HOW TO COMPLETE THIS TASK - Reduce the material below to its lines containing "blue".

INFORMATION SUPPLIED -
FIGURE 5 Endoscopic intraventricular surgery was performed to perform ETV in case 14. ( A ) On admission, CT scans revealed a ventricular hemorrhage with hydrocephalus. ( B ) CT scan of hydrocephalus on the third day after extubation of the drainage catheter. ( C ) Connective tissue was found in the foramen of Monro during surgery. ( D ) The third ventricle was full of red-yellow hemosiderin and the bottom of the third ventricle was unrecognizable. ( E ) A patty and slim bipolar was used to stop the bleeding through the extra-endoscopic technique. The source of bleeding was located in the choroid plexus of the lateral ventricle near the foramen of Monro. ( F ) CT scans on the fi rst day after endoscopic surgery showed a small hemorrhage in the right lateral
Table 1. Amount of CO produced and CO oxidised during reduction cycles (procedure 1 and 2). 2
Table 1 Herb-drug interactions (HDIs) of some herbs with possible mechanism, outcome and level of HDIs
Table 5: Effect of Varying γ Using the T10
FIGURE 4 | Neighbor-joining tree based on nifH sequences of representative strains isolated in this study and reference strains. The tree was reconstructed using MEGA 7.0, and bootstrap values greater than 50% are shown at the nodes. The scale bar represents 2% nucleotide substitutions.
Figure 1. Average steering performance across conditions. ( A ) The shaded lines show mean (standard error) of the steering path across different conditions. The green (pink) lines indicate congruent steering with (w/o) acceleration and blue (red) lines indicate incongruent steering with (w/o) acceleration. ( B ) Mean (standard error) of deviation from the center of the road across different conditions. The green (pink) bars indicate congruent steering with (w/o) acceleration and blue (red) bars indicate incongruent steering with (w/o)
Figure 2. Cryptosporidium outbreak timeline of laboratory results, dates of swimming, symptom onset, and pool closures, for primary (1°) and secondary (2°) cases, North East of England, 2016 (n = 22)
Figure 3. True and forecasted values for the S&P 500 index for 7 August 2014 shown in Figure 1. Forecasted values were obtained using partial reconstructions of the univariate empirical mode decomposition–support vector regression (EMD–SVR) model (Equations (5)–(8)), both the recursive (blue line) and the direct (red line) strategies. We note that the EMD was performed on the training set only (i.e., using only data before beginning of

PROBLEM SOLUTION -
Figure 1. Average steering performance across conditions. ( A ) The shaded lines show mean (standard error) of the steering path across different conditions. The green (pink) lines indicate congruent steering with (w/o) acceleration and blue (red) lines indicate incongruent steering with (w/o) acceleration. ( B ) Mean (standard error) of deviation from the center of the road across different conditions. The green (pink) bars indicate congruent steering with (w/o) acceleration and blue (red) bars indicate incongruent steering with (w/o)
Figure 3. True and forecasted values for the S&P 500 index for 7 August 2014 shown in Figure 1. Forecasted values were obtained using partial reconstructions of the univariate empirical mode decomposition–support vector regression (EMD–SVR) model (Equations (5)–(8)), both the recursive (blue line) and the direct (red line) strategies. We note that the EMD was performed on the training set only (i.e., using only data before beginning of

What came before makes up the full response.